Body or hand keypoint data
+--
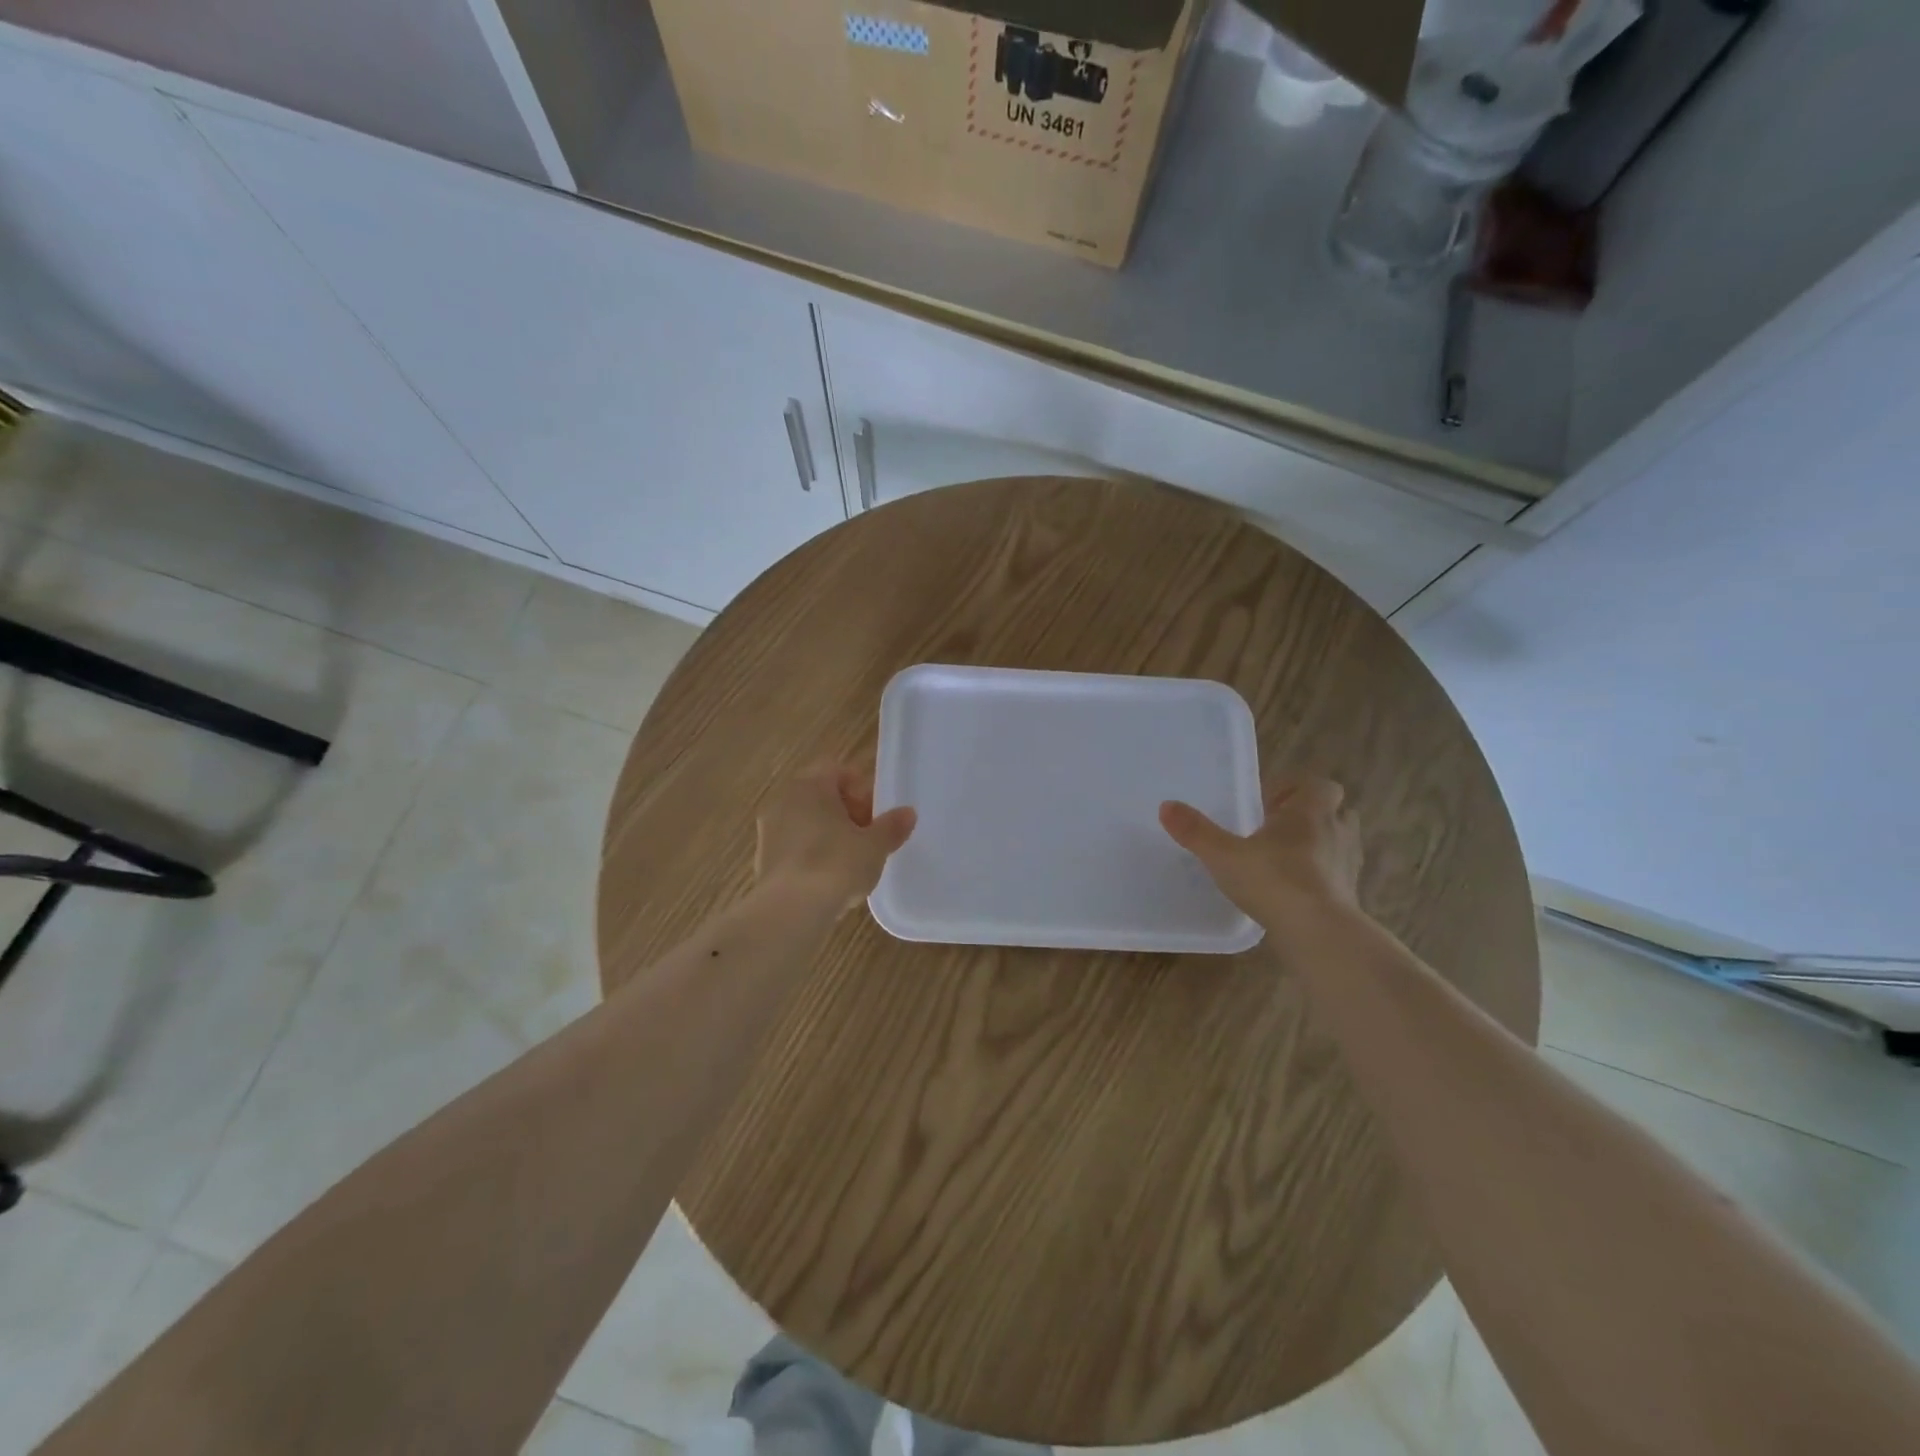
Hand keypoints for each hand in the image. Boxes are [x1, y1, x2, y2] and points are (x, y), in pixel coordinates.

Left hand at [755, 762, 916, 914]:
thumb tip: (908, 813)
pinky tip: (827, 878)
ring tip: (849, 860)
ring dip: (827, 833)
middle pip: (819, 794)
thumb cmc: (836, 865)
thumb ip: (891, 826)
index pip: (836, 769)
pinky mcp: (762, 859)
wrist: (790, 910)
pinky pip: (793, 845)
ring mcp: (768, 830)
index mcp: (810, 786)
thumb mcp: (874, 846)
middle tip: (866, 836)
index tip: (874, 814)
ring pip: (804, 820)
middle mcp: (784, 800)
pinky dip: (810, 853)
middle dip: (845, 811)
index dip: (859, 788)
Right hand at [1159, 775, 1363, 932]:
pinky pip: (1337, 876)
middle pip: (1334, 811)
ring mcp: (1348, 865)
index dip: (1295, 788)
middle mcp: (1336, 832)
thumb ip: (1196, 831)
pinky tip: (1295, 891)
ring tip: (1285, 860)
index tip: (1267, 804)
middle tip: (1275, 829)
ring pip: (1339, 843)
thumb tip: (1166, 806)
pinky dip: (1321, 877)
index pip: (1319, 785)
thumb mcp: (1224, 855)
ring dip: (1318, 845)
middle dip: (1309, 815)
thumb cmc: (1274, 881)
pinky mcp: (1350, 896)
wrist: (1320, 933)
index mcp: (1310, 813)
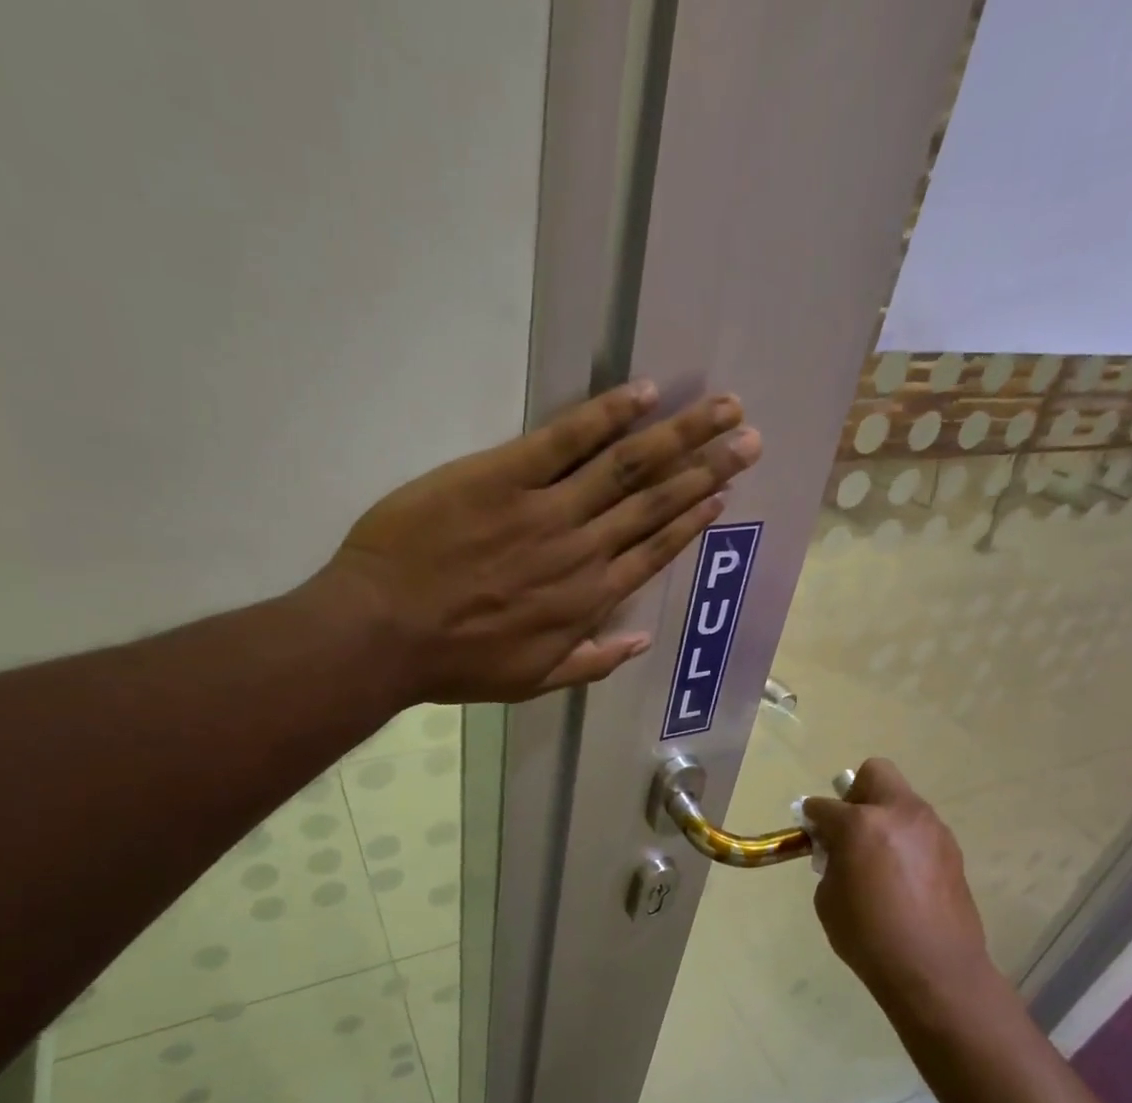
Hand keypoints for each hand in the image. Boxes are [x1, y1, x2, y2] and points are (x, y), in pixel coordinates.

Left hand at [323, 380, 760, 703]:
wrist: (384, 632)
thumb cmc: (456, 662)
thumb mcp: (531, 680)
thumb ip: (592, 662)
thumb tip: (642, 641)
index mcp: (588, 600)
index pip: (655, 551)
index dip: (693, 519)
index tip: (724, 494)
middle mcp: (582, 550)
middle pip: (655, 501)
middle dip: (706, 467)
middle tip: (748, 437)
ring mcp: (545, 510)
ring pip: (626, 466)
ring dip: (678, 435)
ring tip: (721, 409)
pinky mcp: (502, 475)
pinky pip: (564, 439)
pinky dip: (605, 414)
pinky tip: (643, 393)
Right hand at [803, 759, 999, 1022]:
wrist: (935, 970)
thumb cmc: (869, 936)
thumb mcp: (828, 898)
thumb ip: (831, 861)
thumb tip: (838, 850)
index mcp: (861, 823)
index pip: (825, 805)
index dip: (813, 816)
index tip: (810, 831)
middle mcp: (900, 814)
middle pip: (875, 773)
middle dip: (856, 793)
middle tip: (849, 828)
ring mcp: (932, 829)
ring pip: (901, 800)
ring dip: (884, 816)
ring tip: (876, 857)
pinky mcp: (951, 850)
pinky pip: (919, 828)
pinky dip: (904, 838)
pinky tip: (900, 875)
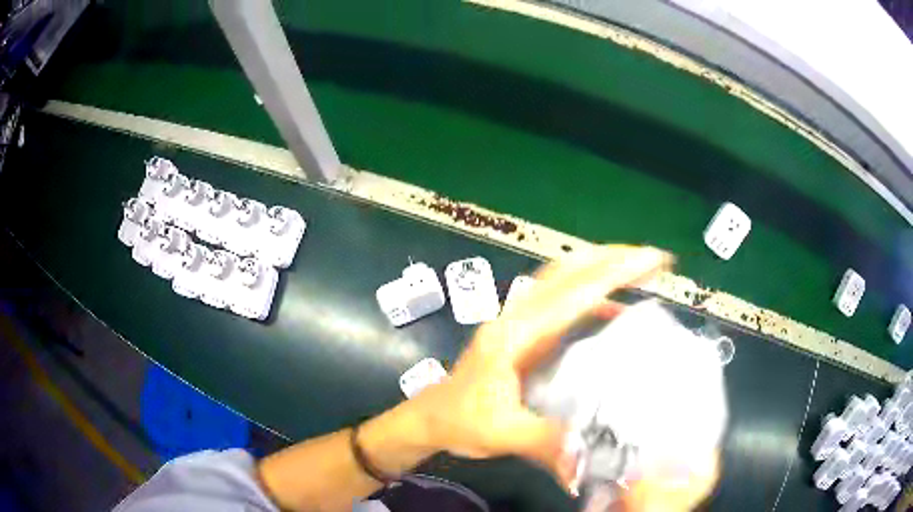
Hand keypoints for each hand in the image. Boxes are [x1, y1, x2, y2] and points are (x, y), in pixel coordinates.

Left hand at [408, 245, 672, 489]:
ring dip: (600, 267)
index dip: (615, 274)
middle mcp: (518, 318)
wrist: (429, 418)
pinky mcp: (523, 334)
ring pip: (562, 279)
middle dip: (611, 257)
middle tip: (653, 257)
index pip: (572, 294)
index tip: (652, 261)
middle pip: (568, 271)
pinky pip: (560, 302)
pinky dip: (590, 295)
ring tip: (638, 268)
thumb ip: (545, 444)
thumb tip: (587, 463)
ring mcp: (519, 323)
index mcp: (515, 335)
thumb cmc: (459, 421)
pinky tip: (612, 308)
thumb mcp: (501, 433)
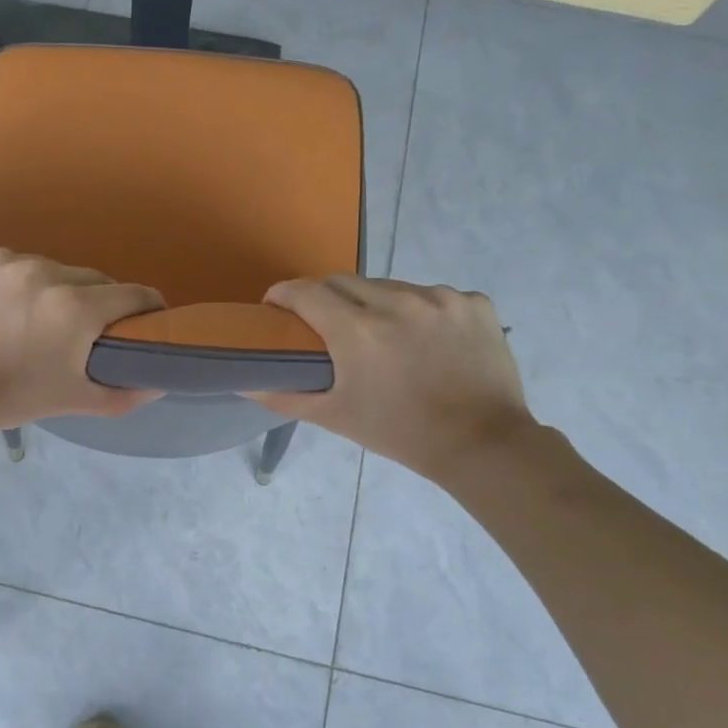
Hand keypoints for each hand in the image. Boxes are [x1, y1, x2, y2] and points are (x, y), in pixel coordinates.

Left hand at [0, 247, 164, 437]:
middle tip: (78, 328)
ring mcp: (0, 259)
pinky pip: (0, 263)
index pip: (133, 294)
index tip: (146, 318)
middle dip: (93, 300)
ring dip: (45, 288)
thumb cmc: (4, 400)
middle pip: (88, 278)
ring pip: (43, 267)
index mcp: (74, 308)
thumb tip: (159, 383)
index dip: (147, 307)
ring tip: (24, 318)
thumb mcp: (69, 401)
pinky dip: (3, 281)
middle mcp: (42, 272)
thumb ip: (122, 392)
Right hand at [254, 276, 534, 483]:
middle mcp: (398, 301)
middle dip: (325, 298)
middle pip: (343, 282)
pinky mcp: (475, 302)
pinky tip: (426, 339)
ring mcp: (441, 298)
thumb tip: (243, 381)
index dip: (284, 296)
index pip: (305, 291)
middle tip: (325, 324)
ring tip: (382, 334)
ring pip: (389, 285)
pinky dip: (421, 310)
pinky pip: (433, 295)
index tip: (277, 307)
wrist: (483, 445)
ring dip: (375, 303)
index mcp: (358, 330)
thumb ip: (284, 395)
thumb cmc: (400, 433)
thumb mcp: (336, 417)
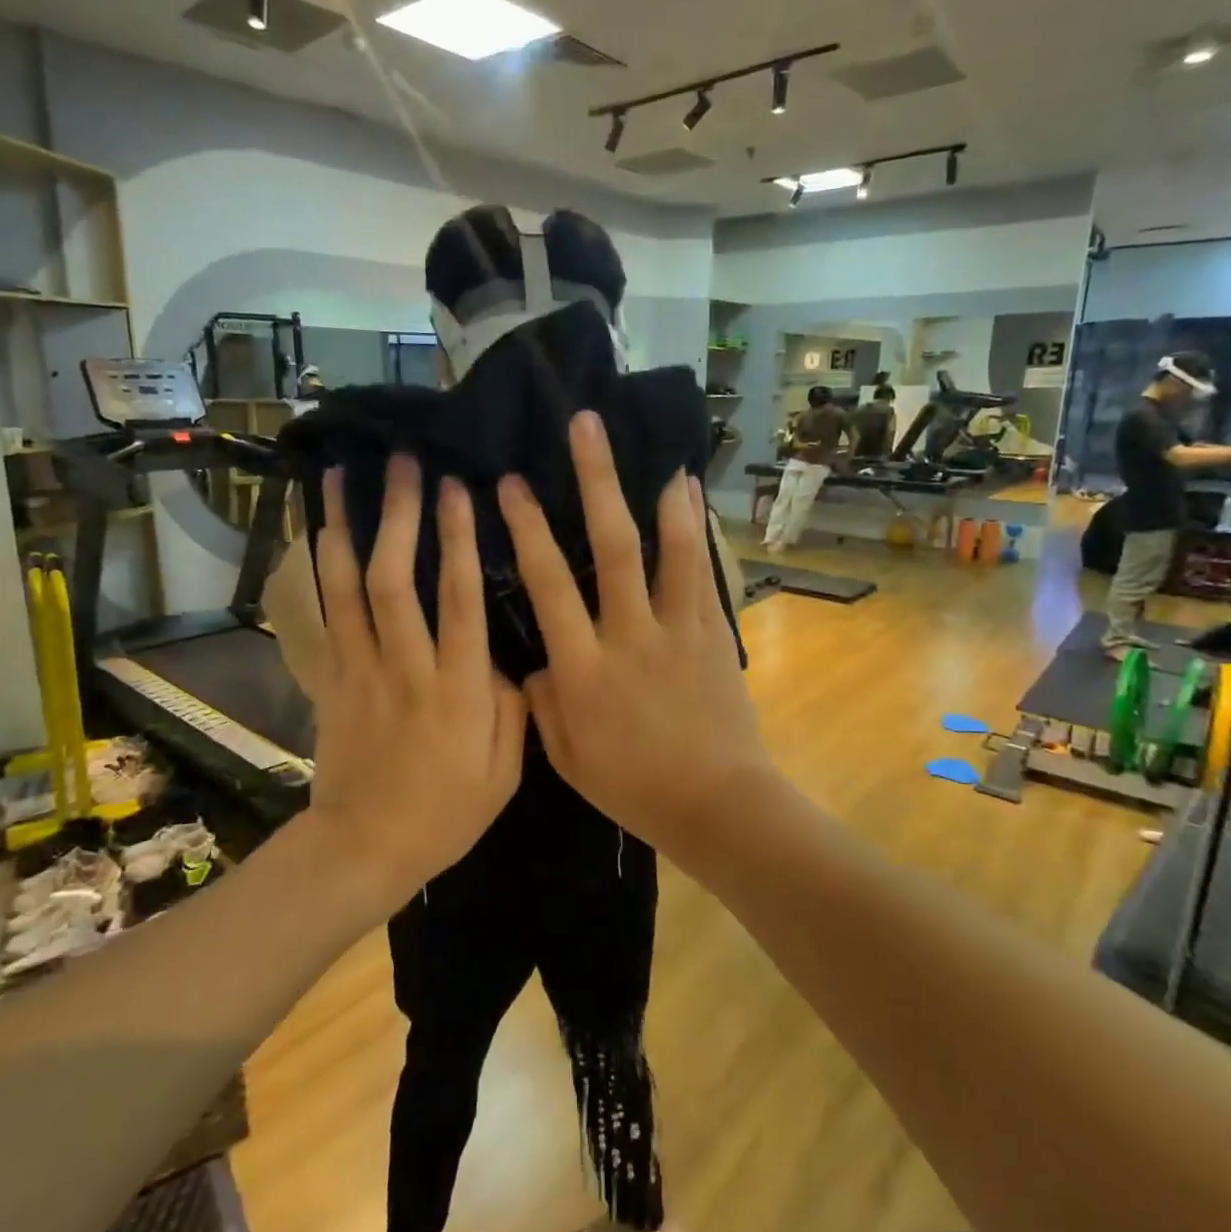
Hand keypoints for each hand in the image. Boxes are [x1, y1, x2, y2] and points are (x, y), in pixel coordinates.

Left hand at [307, 457, 525, 906]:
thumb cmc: (444, 813)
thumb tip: (507, 659)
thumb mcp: (506, 773)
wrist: (362, 848)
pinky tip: (321, 532)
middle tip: (403, 464)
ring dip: (346, 528)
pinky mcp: (331, 678)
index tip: (458, 490)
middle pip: (396, 580)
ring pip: (348, 588)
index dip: (459, 541)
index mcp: (458, 689)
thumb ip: (513, 708)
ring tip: (342, 477)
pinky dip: (321, 569)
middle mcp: (406, 667)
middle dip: (400, 517)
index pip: (459, 600)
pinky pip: (325, 613)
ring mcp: (360, 670)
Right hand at [498, 412, 777, 852]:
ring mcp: (677, 630)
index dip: (528, 530)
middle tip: (583, 427)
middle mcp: (629, 636)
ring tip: (649, 444)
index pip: (548, 586)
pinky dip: (694, 528)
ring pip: (664, 550)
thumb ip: (543, 703)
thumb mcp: (566, 758)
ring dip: (653, 492)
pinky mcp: (712, 632)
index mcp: (584, 670)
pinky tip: (689, 491)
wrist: (717, 803)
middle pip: (609, 547)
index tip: (512, 484)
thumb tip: (532, 661)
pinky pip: (702, 572)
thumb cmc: (634, 787)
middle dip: (593, 482)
+--
**EXERCISE INSTRUCTIONS**. Output the number of lines in the records above that contain the string "Left", and no other text.

**RESULT OF THIS EXERCISE**. 5